For Rubio, a florist should not refuse to sell flowers to a gay person, but should be allowed to refuse arrangements for a gay wedding. But suppose the couple is going to pick up the flowers at the shop rather than have them delivered and arranged at the wedding site. Is sale to the couple under these circumstances still "participation" in the event or is refusal to sell flowers for the event a form of discrimination based on "who you love"?
Rubio also thinks that a hotel should not deny a room to gay newlyweds. But could the hotel refuse to rent out space in a ballroom for a wedding reception?
Rubio's remarks are a search for some middle ground between absolutist approaches on both sides-either no anti-discrimination protection for gay people at all (endorsed by many religious conservatives and some libertarians) or full anti-discrimination protection with no exceptions for specific events like marriages that are heavily laden with religious meaning for many people.

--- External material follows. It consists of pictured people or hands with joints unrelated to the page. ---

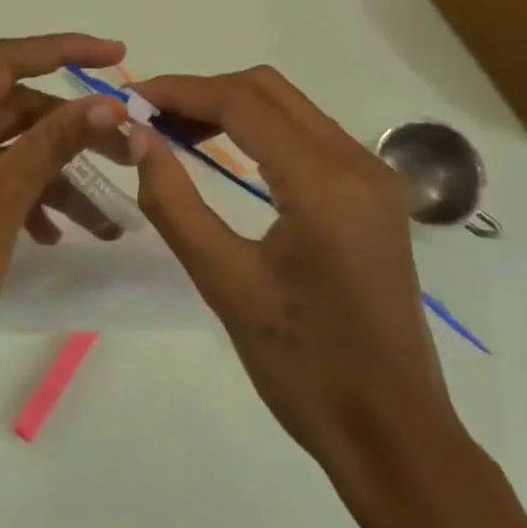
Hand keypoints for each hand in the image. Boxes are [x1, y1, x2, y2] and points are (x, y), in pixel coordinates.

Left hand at [0, 35, 127, 466]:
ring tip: (109, 216)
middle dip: (71, 129)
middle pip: (13, 109)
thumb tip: (110, 103)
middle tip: (129, 148)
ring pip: (14, 151)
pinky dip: (37, 199)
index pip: (0, 63)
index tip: (116, 55)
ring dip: (60, 174)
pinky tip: (62, 233)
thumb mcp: (1, 202)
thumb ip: (54, 143)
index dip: (60, 50)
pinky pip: (3, 184)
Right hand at [127, 68, 526, 527]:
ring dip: (232, 107)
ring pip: (291, 107)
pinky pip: (310, 136)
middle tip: (151, 118)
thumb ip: (174, 202)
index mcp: (324, 183)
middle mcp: (358, 162)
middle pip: (269, 90)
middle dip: (204, 92)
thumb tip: (139, 136)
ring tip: (177, 133)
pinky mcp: (376, 196)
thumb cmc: (304, 369)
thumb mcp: (225, 284)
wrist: (395, 437)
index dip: (181, 91)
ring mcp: (375, 177)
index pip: (242, 103)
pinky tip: (228, 156)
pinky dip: (262, 130)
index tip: (132, 98)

For many gay-rights advocates, the very distinction between a person's status or identity as gay and the person's related conduct (like getting married to a same-sex spouse) harkens back to the old phrase, "Love the sinner, hate the sin." It will be no more acceptable in the context of refusing service to gay weddings than in, say, the ejection of an openly gay couple from a cab.
For many religious conservatives, the passage of any laws specifically protecting gay people from discrimination signals a decline in social morality and an unacceptable intrusion on religious faith. Strong libertarians will have their own objections to such laws.
But Rubio' s approach may have a commonsensical and intuitive appeal to the vast majority of Americans who fall somewhere between those opposite poles.